I love how I keep predicting the dates exactly, yet nobody notices... Remember this comment? 🤖 👁️ 🍓 Remember, remember the 12th of September, The Strawberry, Reason, and Mind. Orion’s path, through logic’s math, Shall soon its breakthroughs find. The Cosmic Glitch, Mrigasira Nakshatra, holds the Clue for You. 🙏

@SCHaworth 3 ай бұрын

They are not that good if youre doing hard stuff.

@cr-iv1el 3 ай бұрын

Go green and give up chatgpt. It uses 17000 household power usage.

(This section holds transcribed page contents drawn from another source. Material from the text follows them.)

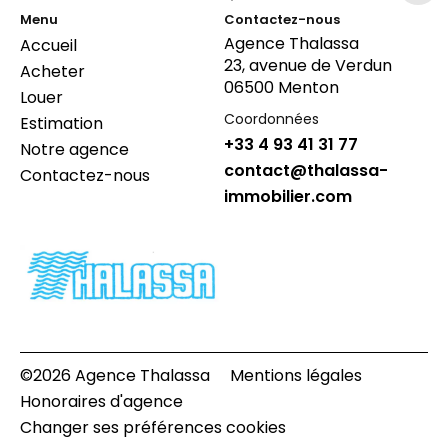
Menu
Contactez-nous
Agence Thalassa
Accueil
23, avenue de Verdun
Acheter
06500 Menton
Louer
Coordonnées
Estimation
+33 4 93 41 31 77
Notre agence
contact@thalassa-
Contactez-nous
immobilier.com
©2026 Agence Thalassa
Mentions légales
Honoraires d'agence
Changer ses préférences cookies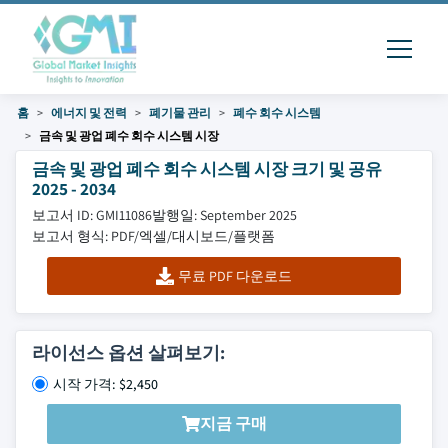
홈
에너지 및 전력
폐기물 관리
폐수 회수 시스템
금속 및 광업 폐수 회수 시스템 시장
금속 및 광업 폐수 회수 시스템 시장 크기 및 공유
2025 - 2034
보고서 ID: GMI11086
발행일: September 2025
보고서 형식: PDF/엑셀/대시보드/플랫폼
무료 PDF 다운로드
라이선스 옵션 살펴보기:
시작 가격: $2,450
지금 구매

@happytree121-wl2zl 3 ай бұрын

This model and 4o have the same problem, both of them can't solve the math problem correctly. Ideas may be good and can be used as a reference, but he made mistakes in the calculations in very simple places .Don't know why

@TheCajunAsian 3 ай бұрын

Sorry but o1 sucks major donkey balls.... it is dumb as dirt.... i couldnt use it anymore after like 5 min... I dont give it "Ai tests".... I just use it like I want to for what I need and it is worse than 4o and it is much worse than Meta Ai in many ways, basically unusable right now, terrible release.... do they even test this crap before launching it?

@edwardserfontein4126 3 ай бұрын

Atleast SOMEONE in this comment section is honest!

@SkillLeapAI 3 ай бұрын

Really? In the few test I ran in this video, it beat GPT by a mile. This is designed for math and complex reasoning and coding, not much else. If you know of a model that can keep up with my results in those categories, I’ll test it.GPT doesn’t even come close in solving those or giving me usable code at this level

@RetiredInThailand 3 ай бұрын

It hardly ‘incredible’ … why would anyone ask a multiple choice math question other than someone taking a SAT. I asked perplexity the same ‘chicken/egg’ question and just asked it to explain its answer and I got the same answer in a second. I wish you AI bloggers would stop being so ‘excited’ about almost nothing. Yeah, sure LLMs are useful for some things, but so far their rate of advancement is nowhere near the level of constant hype. Do better. Benchmarks are useless, actual useful use cases are needed, these are the only things that count!